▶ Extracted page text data
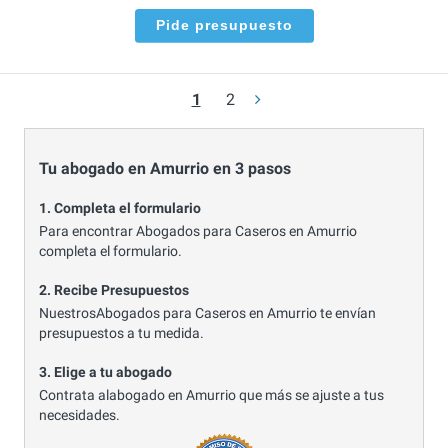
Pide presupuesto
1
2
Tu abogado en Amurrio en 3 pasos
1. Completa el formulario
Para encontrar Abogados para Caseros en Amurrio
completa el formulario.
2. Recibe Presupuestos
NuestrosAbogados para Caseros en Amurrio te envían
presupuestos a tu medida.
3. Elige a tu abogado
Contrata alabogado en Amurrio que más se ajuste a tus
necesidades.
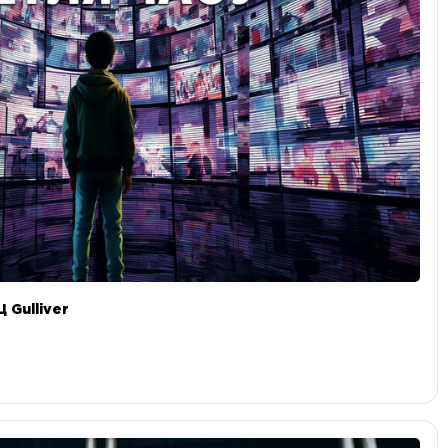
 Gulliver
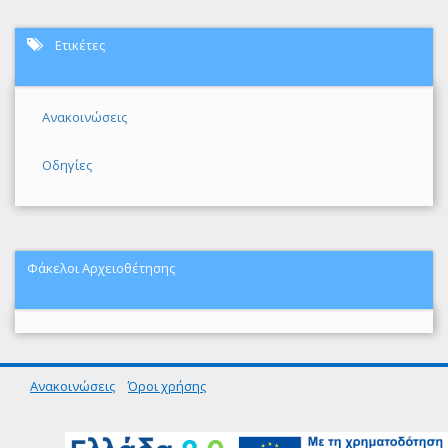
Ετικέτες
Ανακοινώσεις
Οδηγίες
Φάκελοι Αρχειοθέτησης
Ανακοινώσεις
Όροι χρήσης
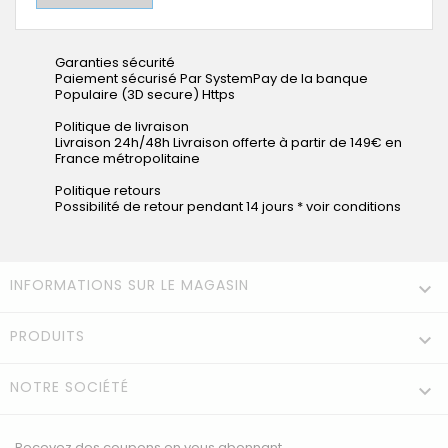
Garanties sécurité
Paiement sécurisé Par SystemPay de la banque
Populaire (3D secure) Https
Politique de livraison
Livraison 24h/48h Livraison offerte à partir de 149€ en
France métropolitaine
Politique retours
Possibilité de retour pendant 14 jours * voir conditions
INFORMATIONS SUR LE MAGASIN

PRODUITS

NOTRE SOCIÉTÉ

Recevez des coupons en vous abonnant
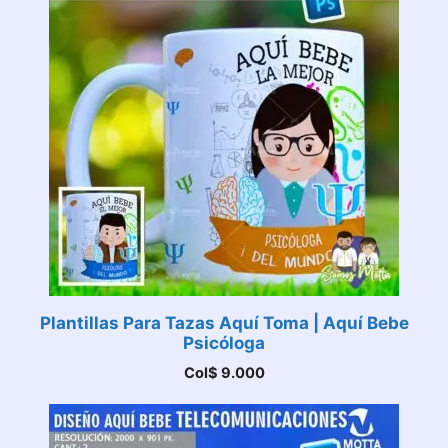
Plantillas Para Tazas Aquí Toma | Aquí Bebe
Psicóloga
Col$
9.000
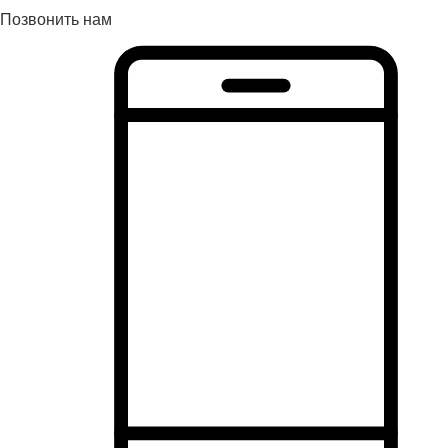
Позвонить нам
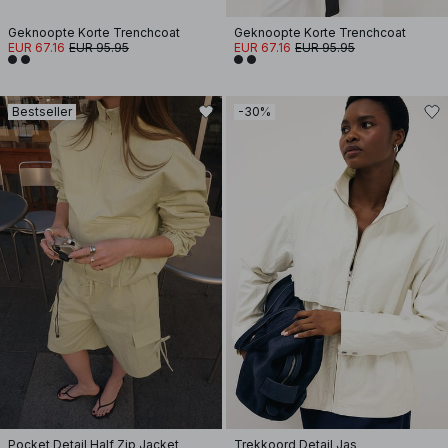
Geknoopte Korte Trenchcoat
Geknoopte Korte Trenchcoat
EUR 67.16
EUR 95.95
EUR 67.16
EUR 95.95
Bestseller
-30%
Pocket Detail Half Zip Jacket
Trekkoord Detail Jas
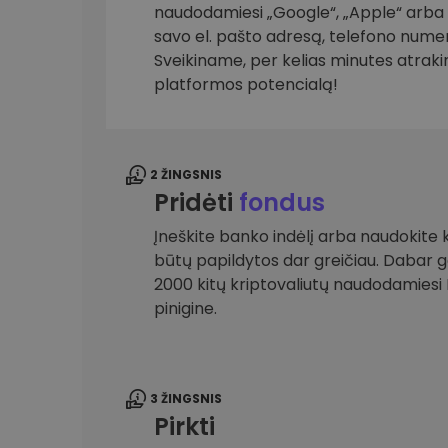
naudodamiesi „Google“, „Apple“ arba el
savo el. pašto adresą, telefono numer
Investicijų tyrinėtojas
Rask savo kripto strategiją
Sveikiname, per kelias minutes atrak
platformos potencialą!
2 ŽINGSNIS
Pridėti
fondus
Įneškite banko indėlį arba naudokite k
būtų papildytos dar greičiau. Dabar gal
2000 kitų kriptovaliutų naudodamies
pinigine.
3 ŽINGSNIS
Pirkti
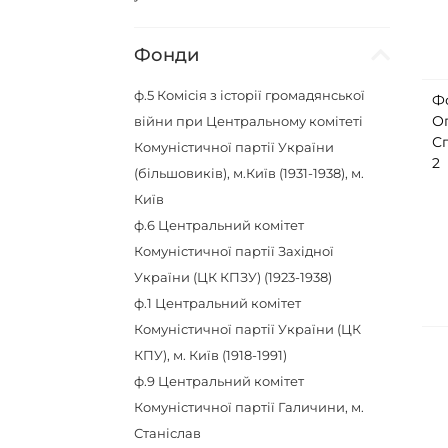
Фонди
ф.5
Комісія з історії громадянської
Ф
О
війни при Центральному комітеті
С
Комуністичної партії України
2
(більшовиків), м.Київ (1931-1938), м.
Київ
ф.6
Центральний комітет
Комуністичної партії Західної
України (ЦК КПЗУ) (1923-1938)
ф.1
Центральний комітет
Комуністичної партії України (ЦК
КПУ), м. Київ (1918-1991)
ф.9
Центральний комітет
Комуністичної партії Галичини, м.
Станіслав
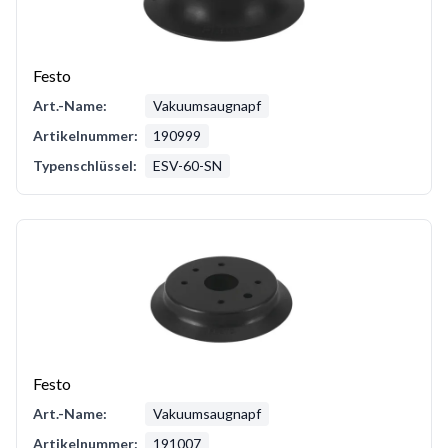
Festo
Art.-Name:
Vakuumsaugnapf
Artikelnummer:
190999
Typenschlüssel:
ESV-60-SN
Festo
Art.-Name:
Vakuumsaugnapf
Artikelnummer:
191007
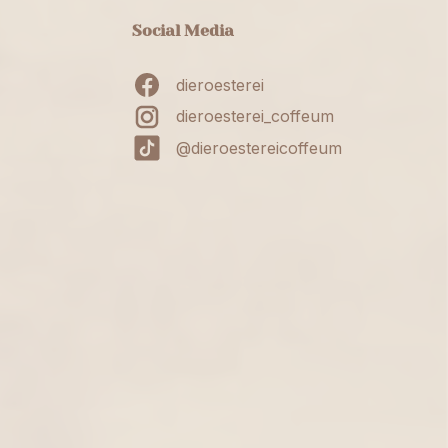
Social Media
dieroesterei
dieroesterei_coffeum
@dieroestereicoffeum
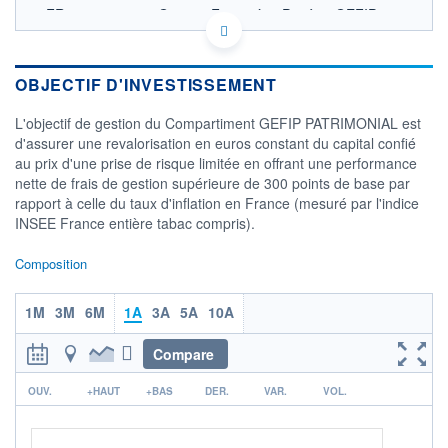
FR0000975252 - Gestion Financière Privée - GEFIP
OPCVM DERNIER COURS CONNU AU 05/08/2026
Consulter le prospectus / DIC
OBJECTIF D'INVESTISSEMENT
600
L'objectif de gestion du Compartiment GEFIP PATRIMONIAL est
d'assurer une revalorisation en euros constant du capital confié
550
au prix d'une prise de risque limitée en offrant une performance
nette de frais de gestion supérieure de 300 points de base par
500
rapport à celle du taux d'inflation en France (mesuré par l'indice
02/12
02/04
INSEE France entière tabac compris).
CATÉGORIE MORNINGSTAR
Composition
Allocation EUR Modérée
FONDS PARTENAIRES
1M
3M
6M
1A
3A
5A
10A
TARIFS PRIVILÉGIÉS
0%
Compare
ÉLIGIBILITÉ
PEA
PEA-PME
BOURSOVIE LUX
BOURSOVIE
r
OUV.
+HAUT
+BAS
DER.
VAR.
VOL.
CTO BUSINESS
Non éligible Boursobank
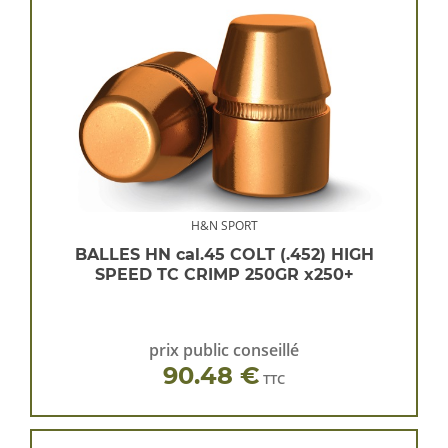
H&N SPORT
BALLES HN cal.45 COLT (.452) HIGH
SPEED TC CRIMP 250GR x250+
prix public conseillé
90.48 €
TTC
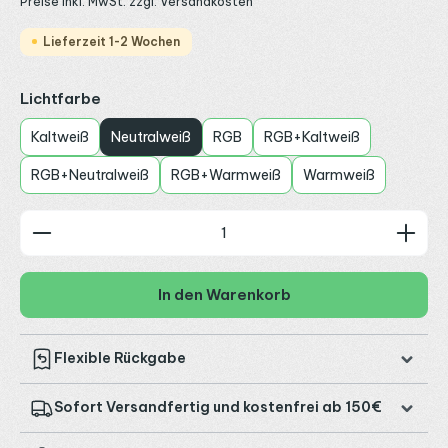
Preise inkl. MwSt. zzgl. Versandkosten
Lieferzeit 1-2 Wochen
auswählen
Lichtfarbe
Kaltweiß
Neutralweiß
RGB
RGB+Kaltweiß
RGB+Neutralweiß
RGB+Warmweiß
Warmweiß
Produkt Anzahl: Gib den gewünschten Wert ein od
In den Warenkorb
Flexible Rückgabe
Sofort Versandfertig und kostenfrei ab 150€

--

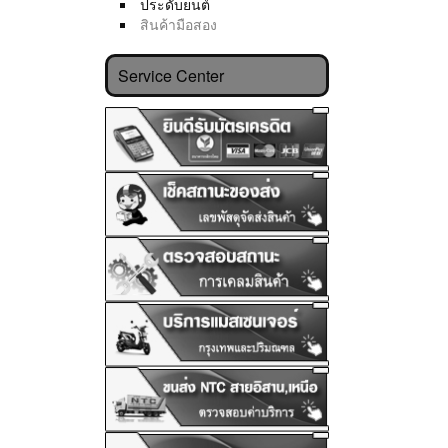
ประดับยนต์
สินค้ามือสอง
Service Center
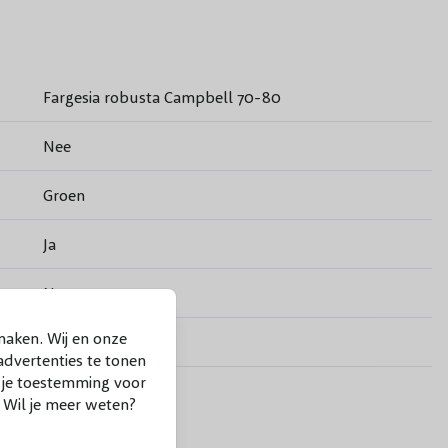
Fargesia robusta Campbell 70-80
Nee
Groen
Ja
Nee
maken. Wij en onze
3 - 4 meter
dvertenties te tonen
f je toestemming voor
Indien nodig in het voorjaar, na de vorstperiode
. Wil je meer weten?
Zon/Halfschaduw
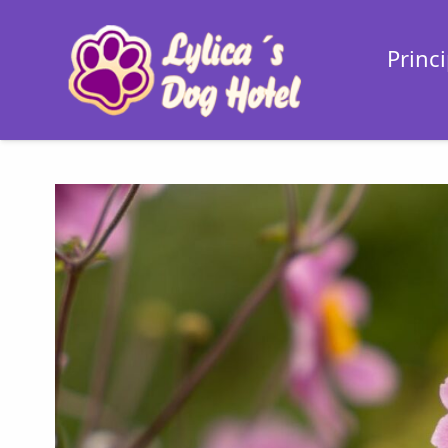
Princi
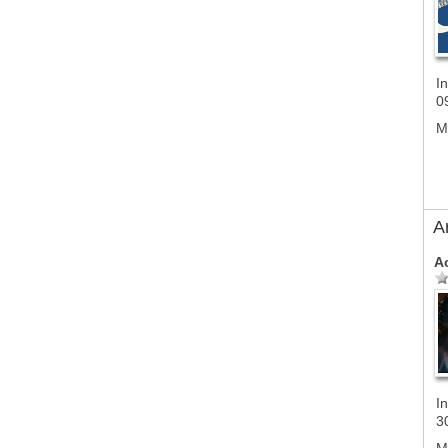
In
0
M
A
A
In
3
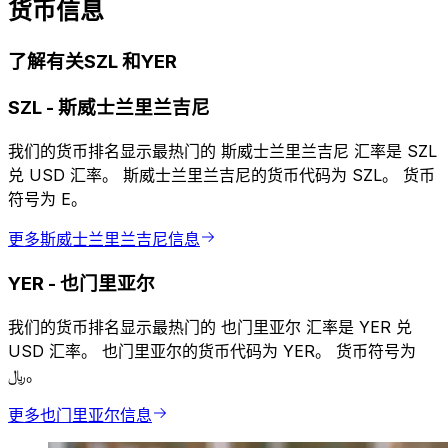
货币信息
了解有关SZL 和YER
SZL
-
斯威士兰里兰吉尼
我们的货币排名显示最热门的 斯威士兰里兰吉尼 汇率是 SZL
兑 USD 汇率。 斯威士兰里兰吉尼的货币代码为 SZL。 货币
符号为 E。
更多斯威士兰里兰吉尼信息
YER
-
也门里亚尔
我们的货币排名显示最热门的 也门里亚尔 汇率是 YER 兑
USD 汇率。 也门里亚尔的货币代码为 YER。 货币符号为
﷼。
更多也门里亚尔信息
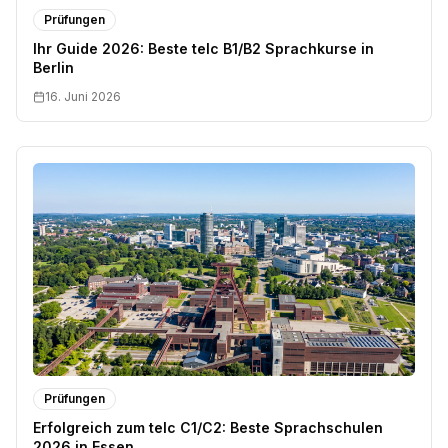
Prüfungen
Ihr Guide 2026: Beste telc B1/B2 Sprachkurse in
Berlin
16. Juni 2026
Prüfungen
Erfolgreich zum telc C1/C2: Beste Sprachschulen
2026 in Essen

--

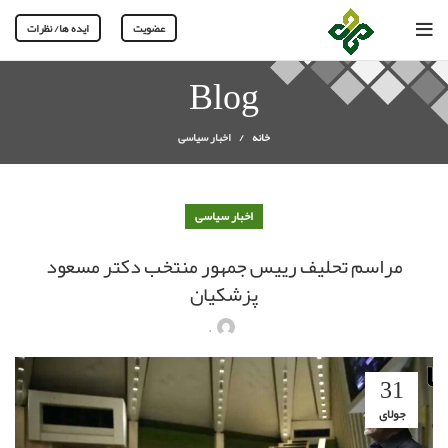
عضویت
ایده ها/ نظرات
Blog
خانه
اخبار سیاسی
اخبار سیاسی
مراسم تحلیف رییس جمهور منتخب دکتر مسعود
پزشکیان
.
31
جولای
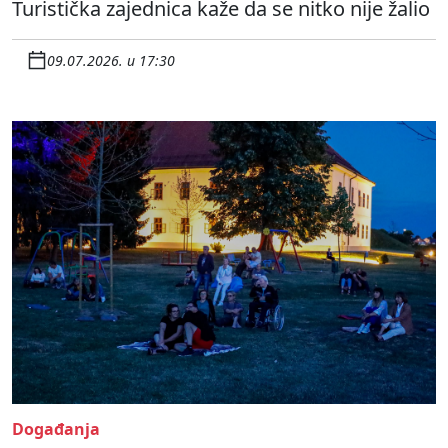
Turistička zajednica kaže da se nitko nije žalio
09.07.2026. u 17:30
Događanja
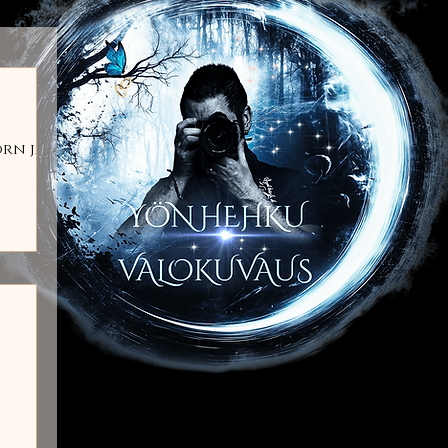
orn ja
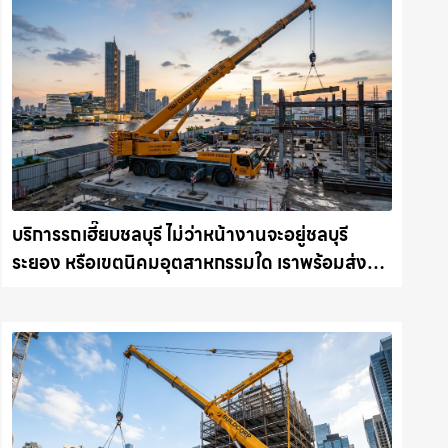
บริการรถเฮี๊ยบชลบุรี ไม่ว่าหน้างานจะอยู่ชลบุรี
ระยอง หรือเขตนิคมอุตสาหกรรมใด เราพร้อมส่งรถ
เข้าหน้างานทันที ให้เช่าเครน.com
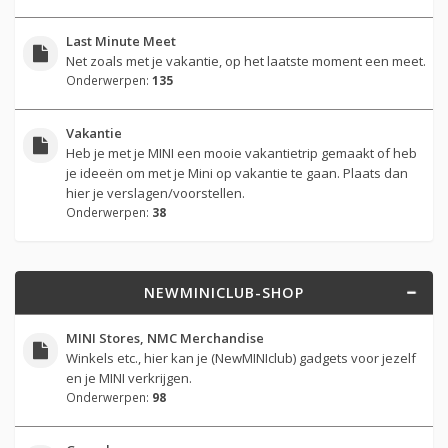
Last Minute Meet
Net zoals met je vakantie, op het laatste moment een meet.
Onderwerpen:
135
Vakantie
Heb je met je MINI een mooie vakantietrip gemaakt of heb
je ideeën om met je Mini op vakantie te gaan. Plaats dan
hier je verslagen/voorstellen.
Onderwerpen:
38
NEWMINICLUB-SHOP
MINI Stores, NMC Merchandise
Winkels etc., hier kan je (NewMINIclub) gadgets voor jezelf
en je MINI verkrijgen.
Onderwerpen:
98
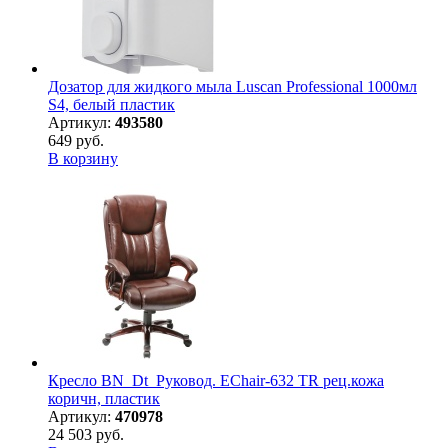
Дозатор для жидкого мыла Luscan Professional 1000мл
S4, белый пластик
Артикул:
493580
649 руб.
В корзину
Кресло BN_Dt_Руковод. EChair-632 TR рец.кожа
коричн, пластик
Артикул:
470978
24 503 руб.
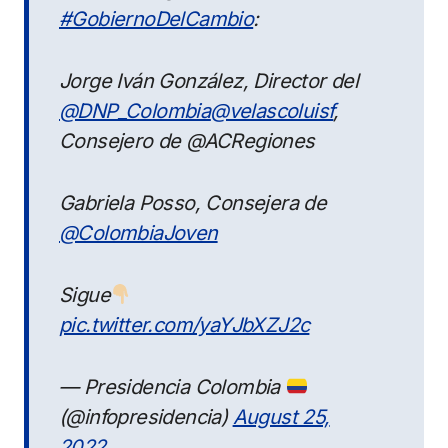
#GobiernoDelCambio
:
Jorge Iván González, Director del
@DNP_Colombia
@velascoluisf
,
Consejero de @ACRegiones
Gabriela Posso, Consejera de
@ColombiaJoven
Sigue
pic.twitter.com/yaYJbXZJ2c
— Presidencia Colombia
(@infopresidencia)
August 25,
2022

▶ Your instructions
Please filter the entries for the word "Detail" and copy the lines that have it.

▶ Reply
Pocket Detail Half Zip Jacket
Trekkoord Detail Jas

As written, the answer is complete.